After rattling off the list, she went on to explain how in order to find Joe, with those qualities, I would have to scout around the places Hypothetical Husband Joe would hang out. Find H.H.J’s stomping grounds.

“So, where do you go every weekend?” she asked sarcastically.

I got up and grabbed an ancient hard candy off the piano and pretended to fawn over Ralph, who was lounging all of his 32lbs on her couch and looked more like a baby bear than a Maine Coon. The thing’s still a carnivore, she feeds him squirrels from out back, I swear.

“I SEE YOUR FACEBOOK!” she pointed a finger at me like we were at the Salem Witch Trials.

“I may be the silent stalker and never comment but I see what you do and all of those obscenities your friend Danny writes. He’s a dirty boy too and I don’t like him at all, damned fraternities. You go to BARS! Drinks bars! Sports bars! Casinos! CLUBS! Cigar bars!” she rattled off a list of all of my favorite places with a look of sheer horror on her face.

“Do you think that’s what JOE likes? Do you think JOE is looking for you at Stumble Inn at 4:30 on Saturday morning?”

{I’ll interject here – okay, maybe I won’t meet a Hypothetical Husband Joe at a bar, but I certainly might meet Horny Harry there, which is just as well at this point in my life}

Shit. She was better prepared than I’d thought. Damn you Facebook privacy settings and your infinite changes. I must be starting to look haggard already because she was clearly in go-mode about the operation and had all but whipped out a football chalkboard depicting Manhattan with green circles marking Hypothetical Husband hangouts and big red X’s marking Whore hangouts.

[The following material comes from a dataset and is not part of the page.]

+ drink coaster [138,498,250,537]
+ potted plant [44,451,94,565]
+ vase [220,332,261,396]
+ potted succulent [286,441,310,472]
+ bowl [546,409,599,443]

“So what do you think? Are you ready to find Joe?”

I told the actress in myself for my own sake, to nod and pretend to consider it. Somehow she got me to promise to maybe think about some realistic places to find Joe, which I have yet to email back to her for her approval.

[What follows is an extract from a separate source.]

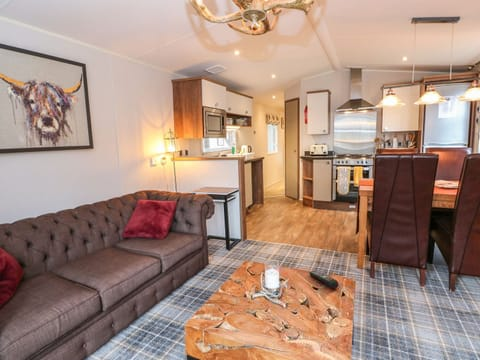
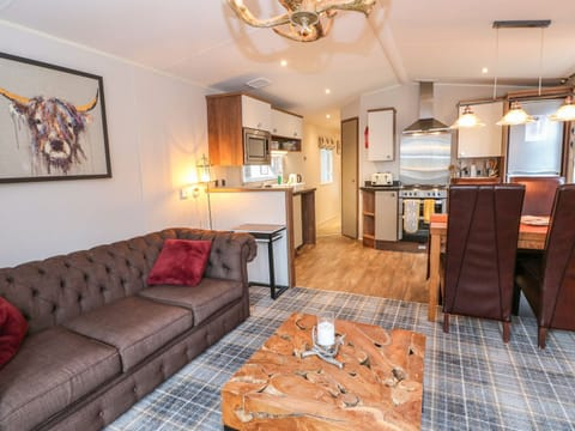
- remote control [308,270,340,289]
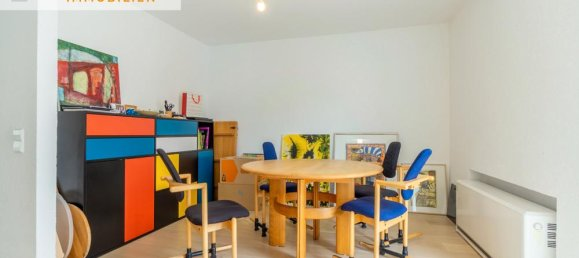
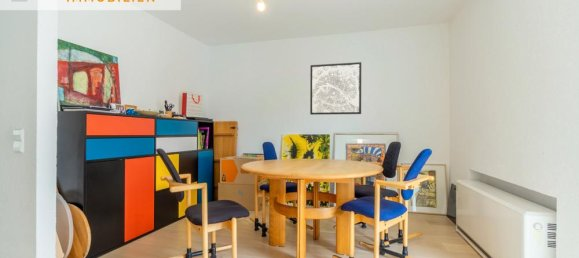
+ wall art [309,61,362,116]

The moment I walked in the door, mom took one look at me and asked, “What did she do?” Apparently reaching the tender age of 64 had put Meema on the warpath and she’d done some similar rounds about the family.

“Meema says….I….” my lip quivered. I knew that the talk had just brought up sad thoughts about what I thought my present life would be like a year ago, and being single and pitied by my grandma was not it. Admittedly, I sputtered out the words with a sob “Project HUSBAND! Meema says I need to find Joe now before I’m an old maid and she told me to go to art exhibits to find him but all my friends go to unlimited champagne brunch on the weekend and….and…I hate mennnnn!” I wailed. After some mommy hugs that you never get too old for and one livid phone call between another mother and daughter, I could calm down.

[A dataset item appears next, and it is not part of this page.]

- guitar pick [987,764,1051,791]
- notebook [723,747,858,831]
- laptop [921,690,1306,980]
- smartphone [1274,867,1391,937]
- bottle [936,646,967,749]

I don’t hate men. I like them quite a lot, actually. They’re good for things like sex, opening cans, killing things that crunch and deciding whether to go over-under on the Giants. I think my real problem with Project Husband (besides being premature) isn’t the project itself but the part where I have to act like Joe, think like Joe, and chill where Joe thinks it’s cool to chill. F that. When I’m ready to find Joe, if he’s not the kind of guy who can accept that I like to procrastinate, smoke cigars and drink cheap vodka and OJ at breakfast then well, maybe he should hit up Meema instead.